BitplaneRZEStage is the FZ-GPU lossless encoder, ported as a single fused pipeline stage. It is the lossless back-end of the FZ-GPU compressor (Zhang et al., HPDC '23): a fused bitplane transpose + zero-group elimination over uint16_t quantizer codes.

Header: bitplane_rze_stage.h · Type id: StageType::BITPLANE_RZE = 23

What it does

In one shared-memory pass per 4096-byte chunk (a 32×32 grid of uint32_t words), the forward kernel:

Bitplane transpose — __ballot_sync transposes the 32×32 bit matrix of each chunk. This is a bitshuffle at 4-byte element width: bit i of all 32 words in a row is gathered into one output word.
Zero-group elimination — a per-byte byteflag and per-32-byte bitflag bitmap mark which bytes survive; a block-local prefix sum compacts the non-zero 4-byte groups, and a single global atomicAdd reserves each block's slice of the output bitstream.

Input is interpreted as uint16_t symbols packed two per word, matching FZ-GPU's quantizer codes. The transpose is built in, so a separate BitshuffleStage is not placed in front of it.

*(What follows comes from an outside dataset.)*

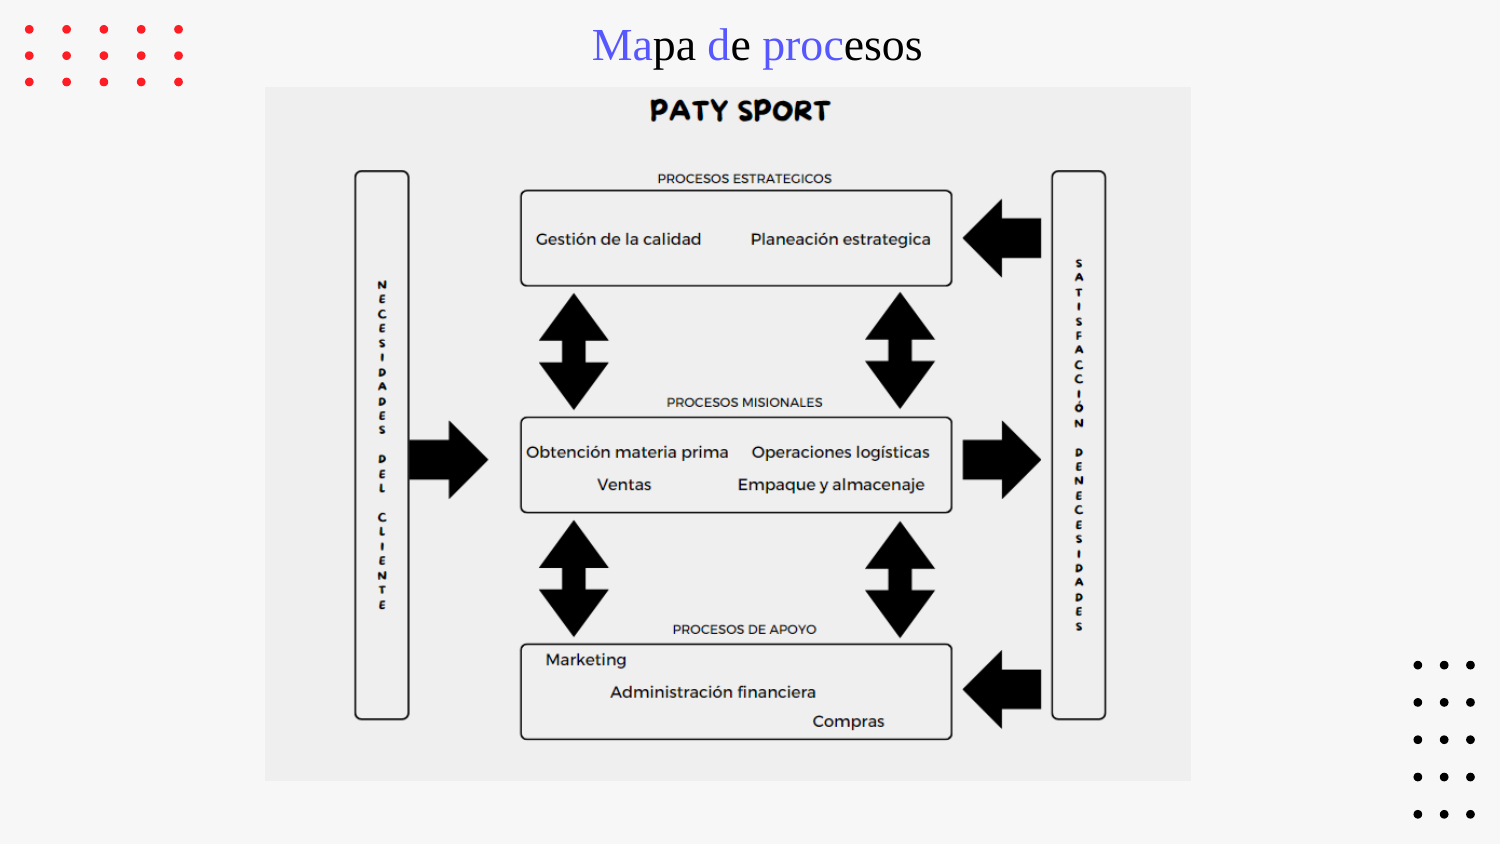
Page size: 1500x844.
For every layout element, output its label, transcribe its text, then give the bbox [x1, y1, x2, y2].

The output is a self-describing byte archive (uint8_t).

Relationship to BitshuffleStage + RZEStage

This stage is functionally close to BitshuffleStage(element_width=4) → RZEStage(levels=1), but it is not equivalent, and it adds no new functionality the existing stages lack. It earns its place on two grounds — fidelity (it reproduces FZ-GPU's exact codec and archive) and throughput:

	`BitplaneRZEStage` (fused)	`Bitshuffle(ew=4) → RZE(levels=1)`
Memory traffic	Transpose result stays in shared memory; only the compacted bitstream reaches DRAM. One pass.	Full transposed buffer is materialized in global memory, read back, then zero-eliminated. ~2× the global-memory traffic for this segment.
Zero-elim granularity	Compacts 4-byte groups	RZE compacts single bytes, and can recurse (levels 2–4). Different CR on identical input.
Archive format	FZ-GPU's exact self-describing archive (per-block atomic start positions + 128-byte header)	The generic Bitshuffle + RZE stream layout

Template parameters

None. The stage is hard-wired to uint16_t input, matching the reference kernels (using E = uint16_t). uint8_t / uint32_t support would require new kernels.

Stage settings

None. The chunk layout (pad_len, chunk_size, grid_x) is fully derived from the input length. Inputs shorter than a 4096-byte multiple are zero-padded inside the stage; the original length is recorded so decode trims back to it.

Graph compatibility

Not graph-compatible in either direction. The forward pass does a blocking cudaStreamSynchronize + 4-byte D2H to read the compacted bitstream length before writing the archive header; the inverse pass does a 128-byte D2H to read the archive header before launching the decode kernel.

Ports

Forward: 1 input (uint16_t codes) → 1 output (uint8_t archive).
Inverse: 1 input (archive) → 1 output (uint16_t codes).

Wire it downstream of a quantizer's codes port: p.connect(bprze, quant, "codes").

Typical pipeline

The faithful FZ-GPU pipeline:

auto* quant = p.addStage<QuantizerStage<float, uint16_t>>();
quant->setErrorBound(1e-2f);
quant->setErrorBoundMode(ErrorBoundMode::ABS);
quant->setQuantRadius(32768);
auto* bprze = p.addStage<BitplaneRZEStage>();
p.connect(bprze, quant, "codes");
p.finalize();

TOML configuration

[[stage]]
type = "BitplaneRZE"
inputs = [{ from = "quant", port = "codes" }]

No tunable keys — the stage has no parameters.

Archive layout

Self-describing, with a 128-byte header at byte 0:

[0..127]              ArchiveHeader (original_len + entry[0..4] byte offsets)
[entry[1]..]          bitflag array  (uint32 × chunk_size)
[entry[2]..]          start positions (uint32 × grid_x)
[entry[3]..]          compacted bitstream (uint32 × total compacted words)
[entry[4]]            = total archive bytes

The FZM stage header stores only original_len (8 bytes, the pre-pad uint16 symbol count) so a cold decompress can size its output buffer.

Acknowledgements

The encode/decode kernels are the FZ-GPU lossless codec (Boyuan Zhang, Jiannan Tian, et al., "FZ-GPU", HPDC '23), BSD-3-Clause, as vendored in the cuSZ repository. The stage wrapper, memory-pool integration, and padded-input handling are FZGPUModules code. See THIRD_PARTY.md.